EXERCISE INPUT
= = = =

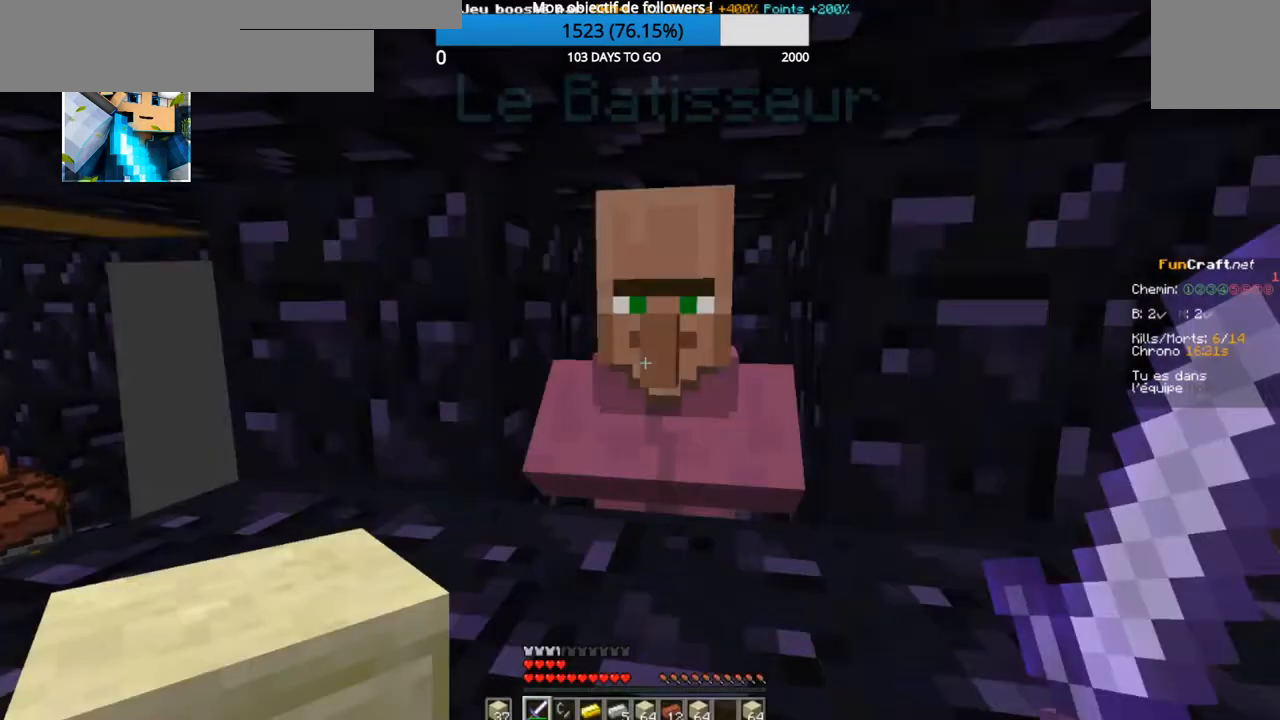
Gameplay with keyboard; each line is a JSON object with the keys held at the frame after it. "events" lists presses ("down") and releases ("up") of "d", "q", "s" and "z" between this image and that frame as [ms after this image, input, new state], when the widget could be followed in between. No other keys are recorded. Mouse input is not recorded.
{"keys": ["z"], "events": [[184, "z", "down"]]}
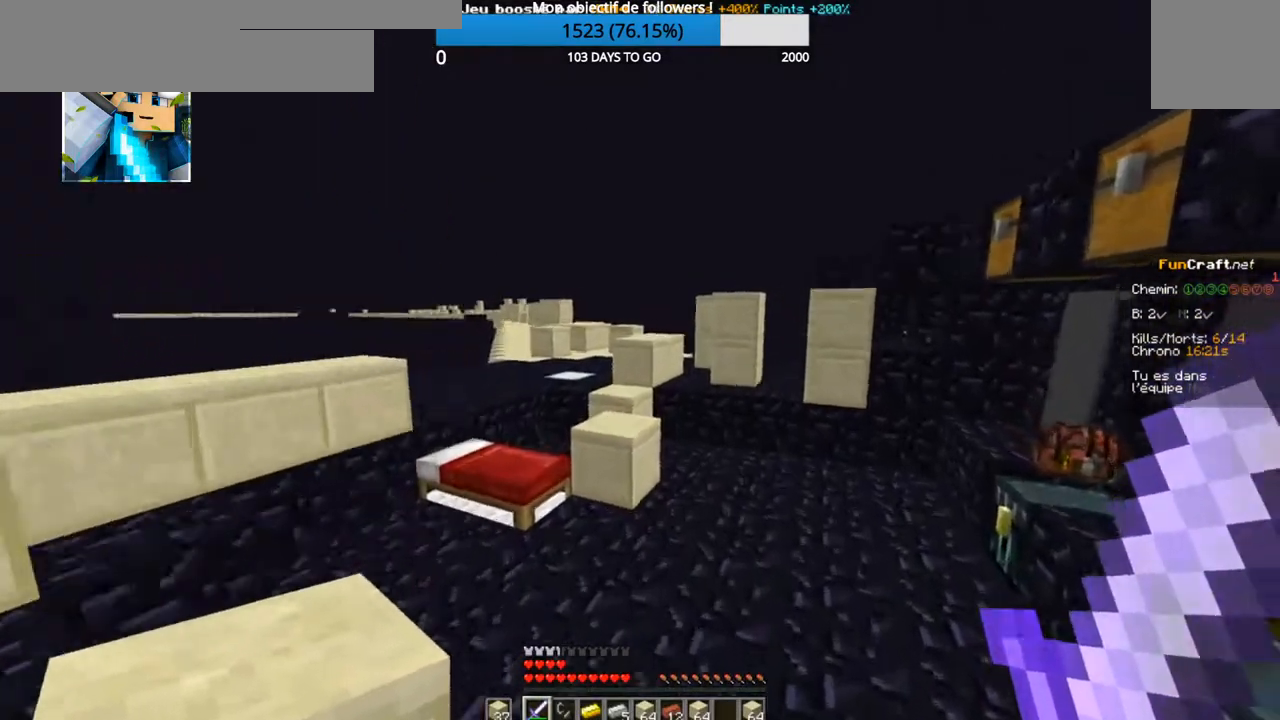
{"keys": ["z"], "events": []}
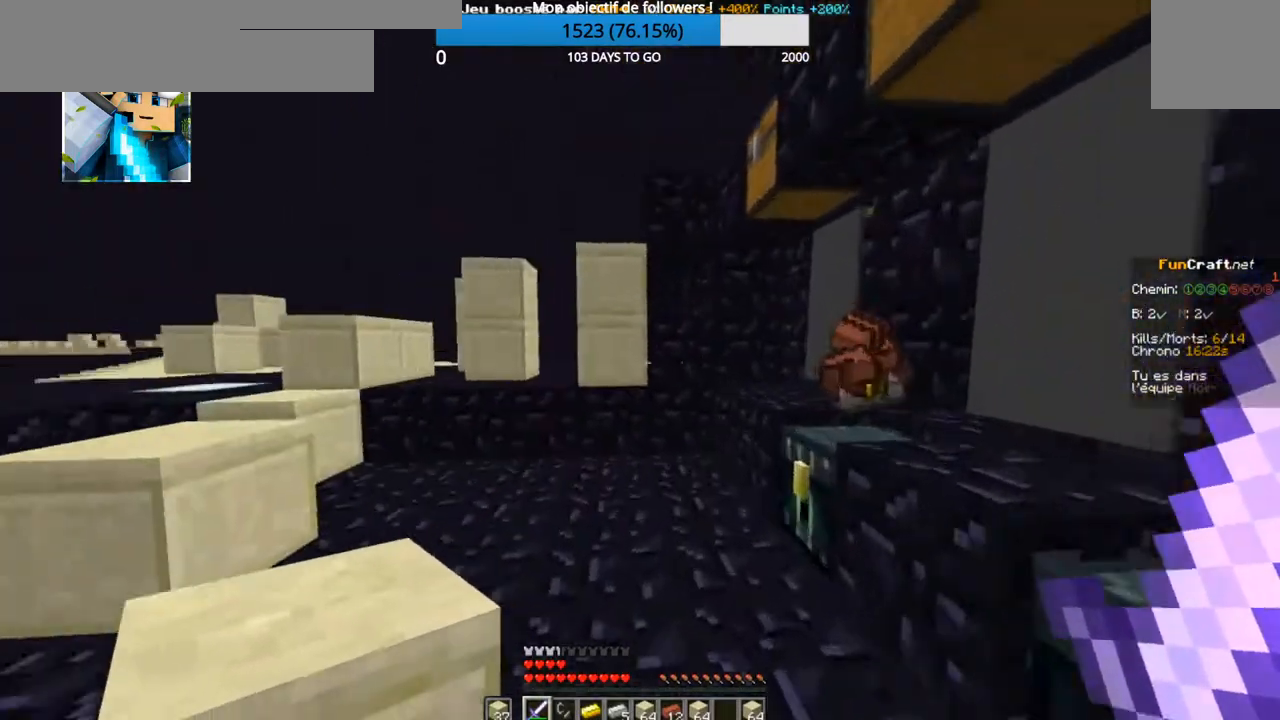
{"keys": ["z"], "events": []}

= = = =

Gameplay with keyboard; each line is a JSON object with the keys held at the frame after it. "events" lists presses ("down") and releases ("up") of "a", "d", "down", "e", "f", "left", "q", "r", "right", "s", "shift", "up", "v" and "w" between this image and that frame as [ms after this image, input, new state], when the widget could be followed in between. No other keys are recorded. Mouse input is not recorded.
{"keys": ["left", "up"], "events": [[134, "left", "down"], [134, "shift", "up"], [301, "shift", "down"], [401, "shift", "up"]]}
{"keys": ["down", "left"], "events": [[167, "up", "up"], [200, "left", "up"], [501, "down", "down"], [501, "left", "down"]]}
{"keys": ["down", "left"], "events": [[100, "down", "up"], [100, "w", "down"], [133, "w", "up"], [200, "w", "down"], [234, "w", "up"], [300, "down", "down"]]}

= = = =

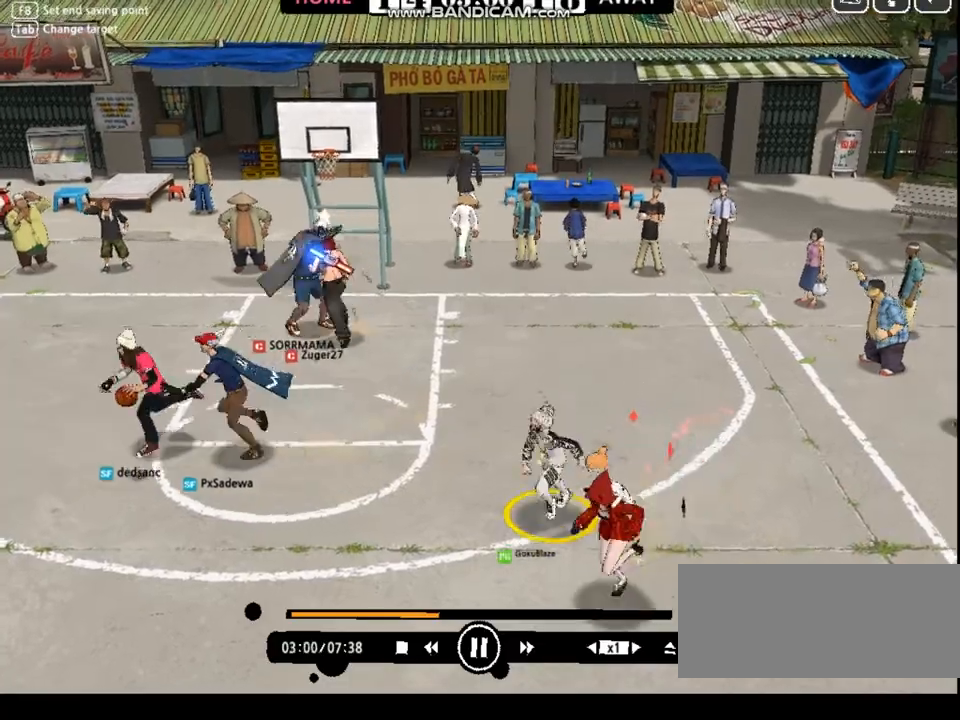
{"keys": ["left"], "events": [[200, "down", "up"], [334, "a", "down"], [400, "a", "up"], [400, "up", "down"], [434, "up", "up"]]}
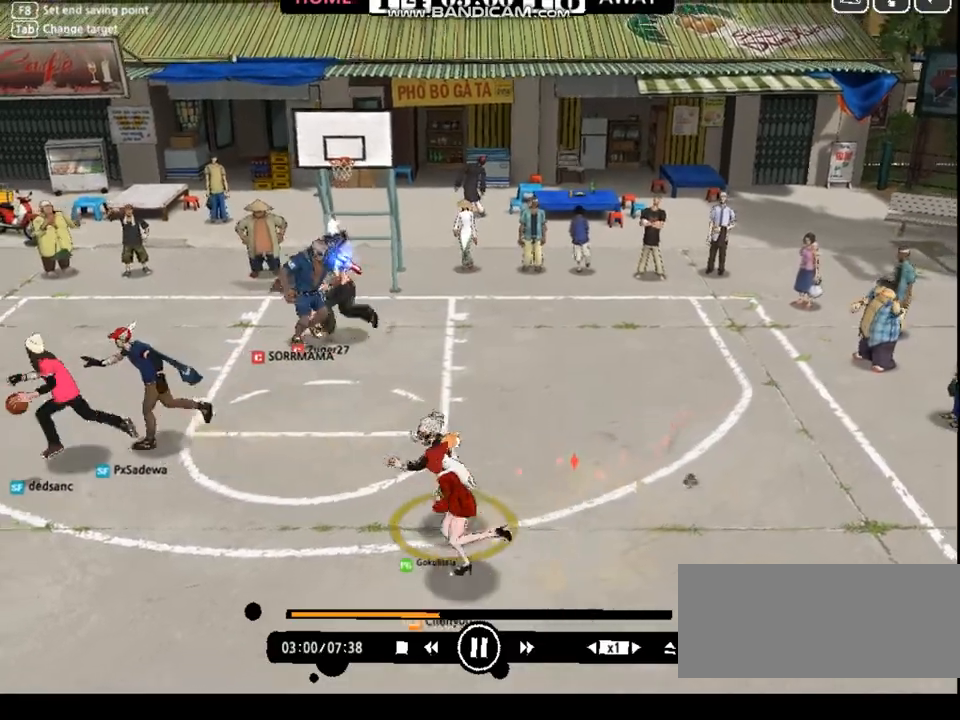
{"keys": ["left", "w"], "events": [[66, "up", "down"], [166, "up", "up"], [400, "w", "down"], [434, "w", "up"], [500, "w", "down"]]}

= = = =

WHAT TO PRODUCE
Extract each line holding the word "other" from the records.

RESULT OF THIS TASK
Gameplay with keyboard; each line is a JSON object with the keys held at the frame after it. "events" lists presses ("down") and releases ("up") of "d", "q", "s" and "z" between this image and that frame as [ms after this image, input, new state], when the widget could be followed in between. No other keys are recorded. Mouse input is not recorded.
Gameplay with keyboard; each line is a JSON object with the keys held at the frame after it. "events" lists presses ("down") and releases ("up") of "a", "d", "down", "e", "f", "left", "q", "r", "right", "s", "shift", "up", "v" and "w" between this image and that frame as [ms after this image, input, new state], when the widget could be followed in between. No other keys are recorded. Mouse input is not recorded.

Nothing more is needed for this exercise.